Strength in its print wear business as well as an increase of activewear sales due to colder weather helped Gildan Activewear Inc. deliver robust topline growth for the first quarter.
Earnings, though, declined as expected on acquisition-related costs, as well as a stronger dollar, the company said, adding it expects full-year results to also be affected.
The company said consolidated net sales jumped 15.9 percent to $636.2 million from $548.8 million in the prior year as net income fell 29.2 percent to $56 million, or 23 cents a share, from $79.2 million, or 32 cents a share.
Print wear sales rose 14 percent in the quarter, and the company’s branded apparel segment gain 20 percent. Both sales and earnings for the quarter were in line with analyst expectations.
By way of outlook for the year, management narrowed guidance and said the adjusted diluted earnings per share would be in the range of $1.50 to $1.55, which is down from prior guidance of $1.50 to $1.57. The company said this reflects “the impact of the further devaluation of international currencies relative to the U.S. dollar.”
Net sales for the year are pegged at $2.65 billion.
In its quarterly report, the company said print wear sales “reflected good growth in sales of high-valued activewear products, partially due to seasonally colder weather. In addition, the company is achieving success in its strategy to increase its presence in the fashion basics segment of the U.S. print wear channel, including the repositioning of the Anvil brand and the addition of the Comfort Colors brand.”
Results include one month of sales from Comfort Colors, which the company acquired in early March. “The increase in unit sales volumes in the U.S. print wear market in the quarter also included the impact of anticipated inventory replenishment by U.S. distributors,” the company added.

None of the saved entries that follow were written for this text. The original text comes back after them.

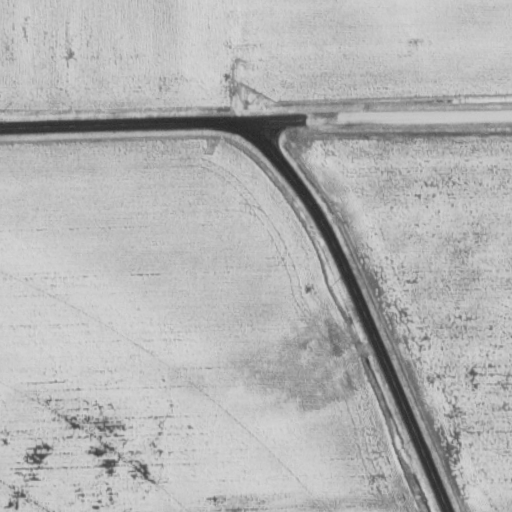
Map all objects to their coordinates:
road: (256, 119)
road: (359, 305)
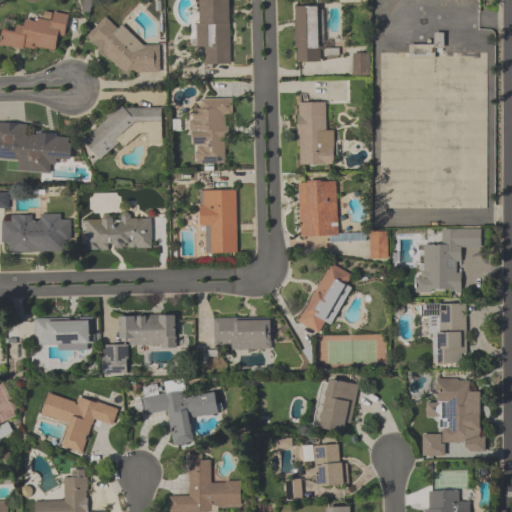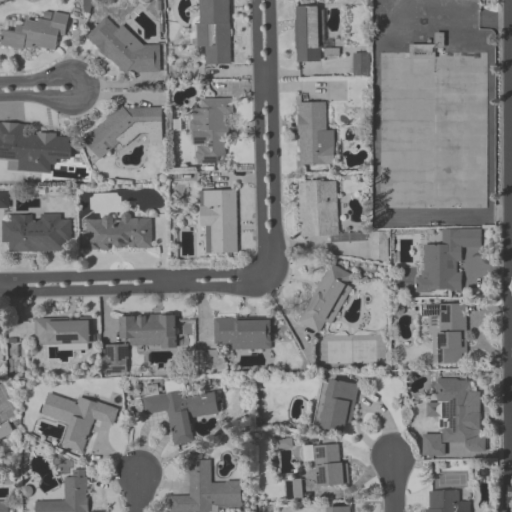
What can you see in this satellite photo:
building: (214, 30)
building: (213, 31)
building: (37, 33)
building: (307, 33)
building: (307, 34)
building: (37, 35)
road: (511, 46)
building: (123, 48)
building: (125, 50)
building: (359, 65)
road: (39, 79)
road: (264, 88)
road: (41, 97)
building: (210, 128)
road: (257, 128)
road: (271, 128)
building: (211, 131)
building: (314, 136)
building: (314, 136)
building: (36, 147)
building: (4, 200)
building: (318, 209)
building: (318, 209)
building: (220, 219)
building: (219, 222)
building: (36, 233)
building: (117, 233)
building: (445, 261)
road: (267, 264)
road: (126, 277)
road: (257, 278)
road: (125, 290)
building: (325, 297)
building: (327, 298)
building: (243, 332)
building: (64, 333)
building: (242, 333)
building: (448, 334)
building: (138, 341)
building: (338, 406)
building: (183, 413)
building: (78, 417)
building: (454, 419)
building: (6, 434)
building: (327, 463)
road: (391, 485)
building: (206, 490)
building: (294, 490)
road: (136, 494)
building: (69, 495)
building: (445, 501)
building: (4, 506)
building: (341, 509)
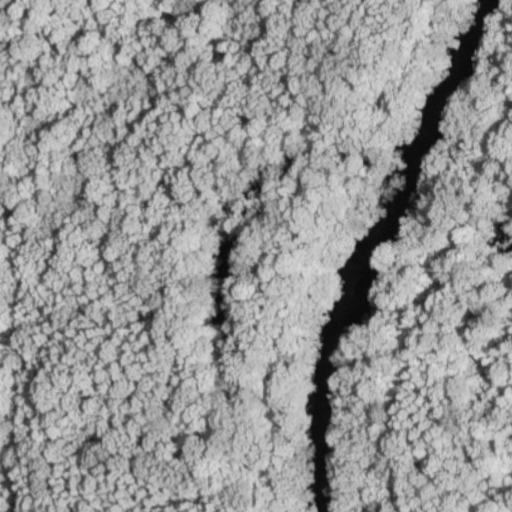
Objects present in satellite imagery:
river: (364, 242)
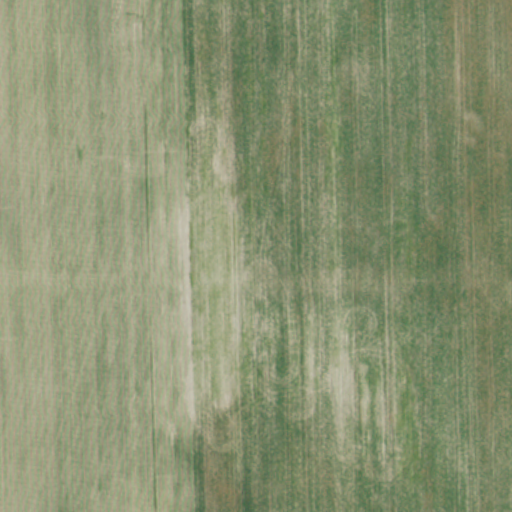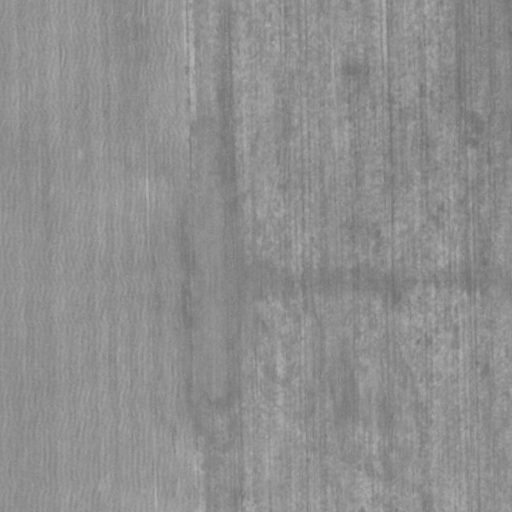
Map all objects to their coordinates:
crop: (256, 256)
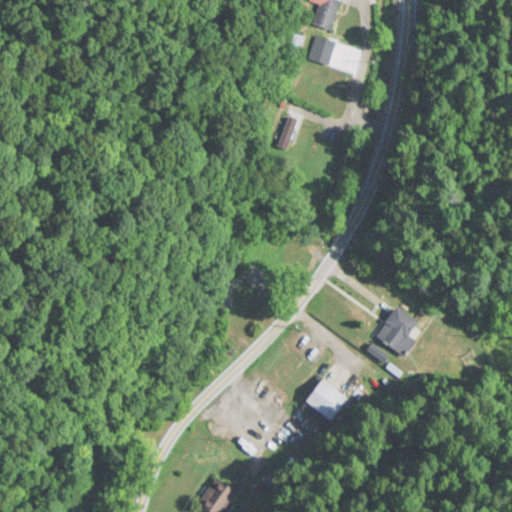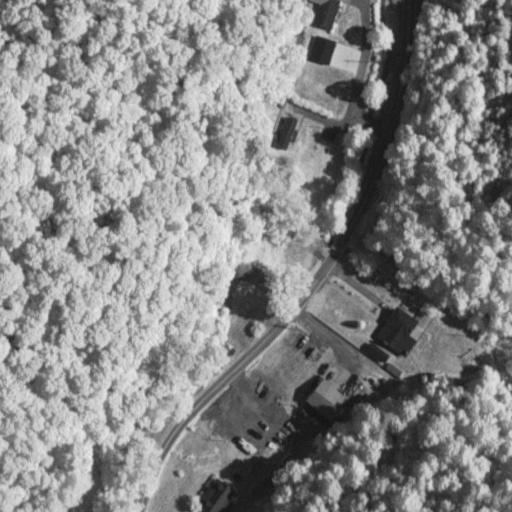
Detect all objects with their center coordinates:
building: (325, 11)
building: (289, 128)
road: (313, 278)
building: (401, 331)
building: (328, 401)
building: (219, 496)
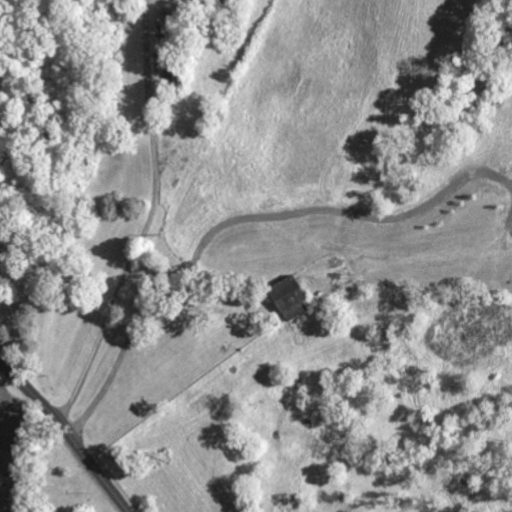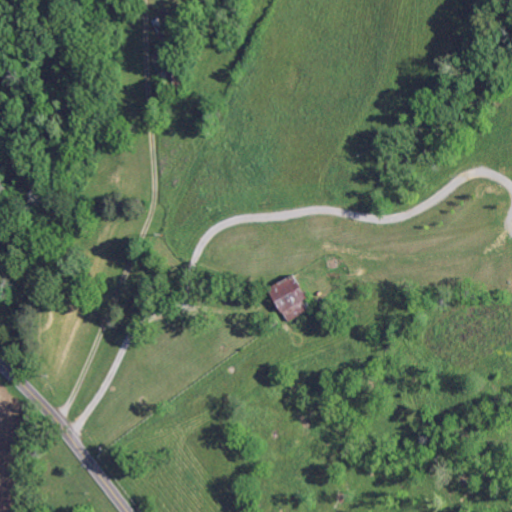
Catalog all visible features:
building: (171, 69)
road: (240, 217)
road: (148, 220)
building: (290, 297)
building: (293, 298)
building: (271, 323)
building: (194, 339)
road: (67, 433)
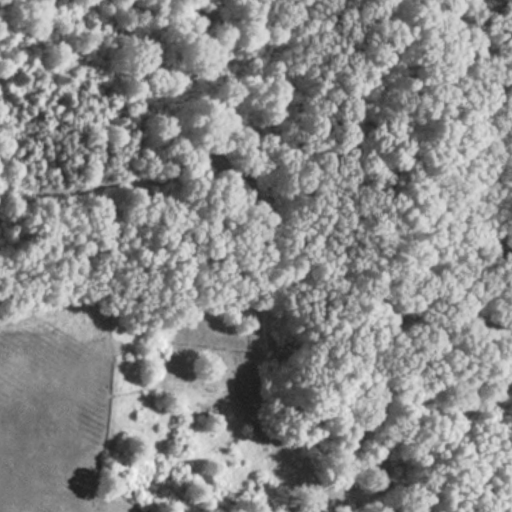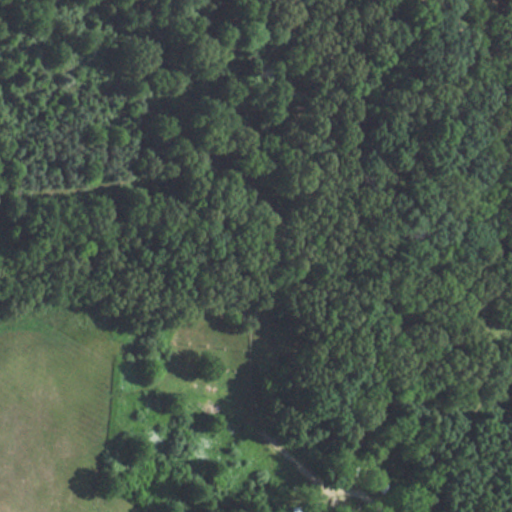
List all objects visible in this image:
building: (507, 17)
road: (255, 343)
park: (210, 366)
building: (205, 416)
road: (347, 489)
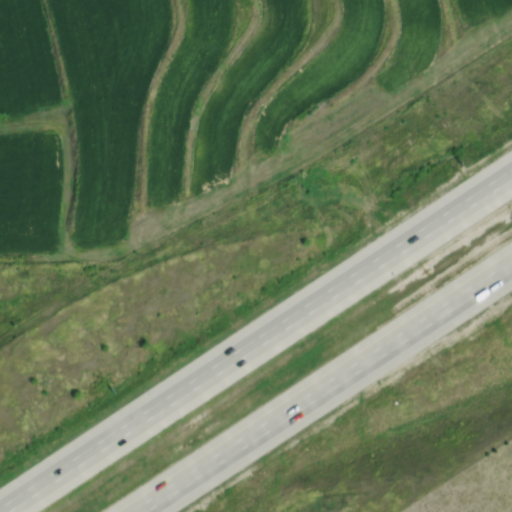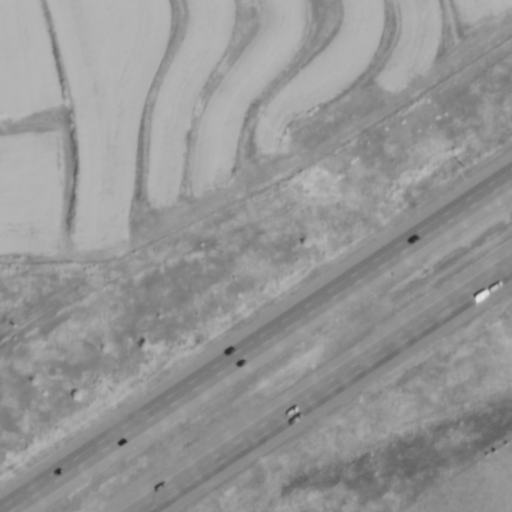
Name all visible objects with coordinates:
road: (256, 342)
road: (323, 386)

Despite the sales gain, the company said operating income in the print wear segment dropped 9 percent to $84 million from $92.2 million in the same period last year. “The decline was mainly due to the timing of print wear selling price reductions, which were implemented in advance of anticipated manufacturing cost savings from the company’s yarn-spinning investments and other capital projects, and while the company was still consuming higher-cost cotton in inventories,” the company stated in its report. “In addition, operating margins in the quarter were negatively impacted by the continued decline in international currencies relative to the U.S. dollar.”